“The U.S. District Court for the District of Delaware dismissed the antitrust claims without prejudice, concluding Blix failed to plead direct or indirect evidence of Apple’s monopoly power or anticompetitive conduct in violation of the Sherman Act.”
What you need to know
- A judge has dismissed a lawsuit filed against Apple by BlueMail developer Blix.
- That suit claimed Apple suppressed App Store search results for third-parties in favor of its own products.
- The judge also dismissed a claim that ‘Sign in with Apple’ infringed one of Blix’s patents.
A judge has thrown out a lawsuit against Apple alleging that the company suppresses third-party apps in App Store searches in favor of its own services.
Reported by Bloomberg Law:
Apple Inc. won’t face claims it manipulated search results in its iOS and macOS App Stores to suppress competition after a federal judge in Delaware partially dismissed a lawsuit filed by email app maker Blitz Inc. Monday.
Blix alleged Apple copied patented messaging technology for its “Sign In With Apple” feature, then removed the developers’ app, BlueMail, from its App Store. The tech giant uses App Store search results to push consumers toward Apple products, suppressing third-party competition, the suit said.
The U.S. District Court for the District of Delaware dismissed the antitrust claims without prejudice, concluding Blix failed to plead direct or indirect evidence of Apple’s monopoly power or anticompetitive conduct in violation of the Sherman Act.
As noted, the judge ruled that Blix had not provided either direct or indirect evidence of Apple’s monopoly power or anticompetitive conduct.
The judge further ruled that stating that Apple “has the power to restrict competition” is not the same as stating that it actually did this and that even if Blix had plausibly alleged that Apple had a monopoly over apps, it had failed to alleged anticompetitive conduct.
The report further notes that Blix had argued against itself by showing the App Store was not essential to the success of its business, having been available for five years before being put on the App Store.
Blix had also sued Apple over the ‘Sign in with Apple’ feature introduced in iOS 13. Blix says it patented this in 2017 under its ‘Share Email’ feature, which enables public messaging without revealing a user’s true address.

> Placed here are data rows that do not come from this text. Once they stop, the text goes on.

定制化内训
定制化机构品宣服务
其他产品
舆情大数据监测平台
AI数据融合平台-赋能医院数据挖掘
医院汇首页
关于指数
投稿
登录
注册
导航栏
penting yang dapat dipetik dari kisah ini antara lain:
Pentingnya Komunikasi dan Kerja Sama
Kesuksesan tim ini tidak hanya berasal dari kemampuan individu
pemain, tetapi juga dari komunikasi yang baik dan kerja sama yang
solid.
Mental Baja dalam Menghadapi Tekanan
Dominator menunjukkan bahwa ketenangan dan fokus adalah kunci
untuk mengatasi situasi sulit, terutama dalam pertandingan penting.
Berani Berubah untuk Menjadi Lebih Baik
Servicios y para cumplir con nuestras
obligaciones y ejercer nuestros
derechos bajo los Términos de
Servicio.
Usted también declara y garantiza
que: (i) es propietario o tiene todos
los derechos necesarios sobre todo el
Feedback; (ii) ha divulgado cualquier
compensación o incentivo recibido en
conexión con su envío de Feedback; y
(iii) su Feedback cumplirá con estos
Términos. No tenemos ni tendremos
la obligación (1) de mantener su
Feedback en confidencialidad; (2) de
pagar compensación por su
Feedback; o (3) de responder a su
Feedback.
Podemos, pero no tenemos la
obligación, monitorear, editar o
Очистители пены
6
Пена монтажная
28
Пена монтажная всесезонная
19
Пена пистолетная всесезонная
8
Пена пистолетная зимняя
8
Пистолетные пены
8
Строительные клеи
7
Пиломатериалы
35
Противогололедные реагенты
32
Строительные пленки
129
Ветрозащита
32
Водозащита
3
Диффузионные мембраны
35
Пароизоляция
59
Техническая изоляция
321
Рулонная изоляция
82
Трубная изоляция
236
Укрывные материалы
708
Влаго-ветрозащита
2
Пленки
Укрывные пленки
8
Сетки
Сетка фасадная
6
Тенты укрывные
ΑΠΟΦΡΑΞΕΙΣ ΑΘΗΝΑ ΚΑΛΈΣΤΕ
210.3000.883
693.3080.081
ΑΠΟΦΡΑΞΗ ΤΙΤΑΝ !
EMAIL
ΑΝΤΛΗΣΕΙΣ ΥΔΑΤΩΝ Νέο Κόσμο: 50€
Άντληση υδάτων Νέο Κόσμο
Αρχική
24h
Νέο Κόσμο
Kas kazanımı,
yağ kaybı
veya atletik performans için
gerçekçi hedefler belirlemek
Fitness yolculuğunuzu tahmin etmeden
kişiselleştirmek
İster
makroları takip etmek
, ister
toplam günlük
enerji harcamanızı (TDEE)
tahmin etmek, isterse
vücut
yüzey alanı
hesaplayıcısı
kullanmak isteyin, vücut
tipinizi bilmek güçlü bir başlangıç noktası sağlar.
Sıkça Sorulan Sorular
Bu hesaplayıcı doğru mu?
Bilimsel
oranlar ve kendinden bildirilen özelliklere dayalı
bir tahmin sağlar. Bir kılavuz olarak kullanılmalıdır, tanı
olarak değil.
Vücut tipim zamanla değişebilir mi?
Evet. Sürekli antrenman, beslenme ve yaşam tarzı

From the report:
The challenged claim relies on the abstract idea of using a proxy to facilitate anonymous communications, Stark said. The claim doesn’t fall under an exception to patent eligibility that allows for abstract ideas to be patented if they describe a unique and inventive concept, he wrote.
The case will continue regarding other patents in the case still in play, however, the antitrust ruling laid out here could have ramifications for other antitrust claims filed against Apple, notably its legal battle with Fortnite-maker Epic Games. Whilst the cases are different in many respects, Apple may look to lean on some parts of the ruling, such as an app not needing the App Store to be successful, as part of its defense.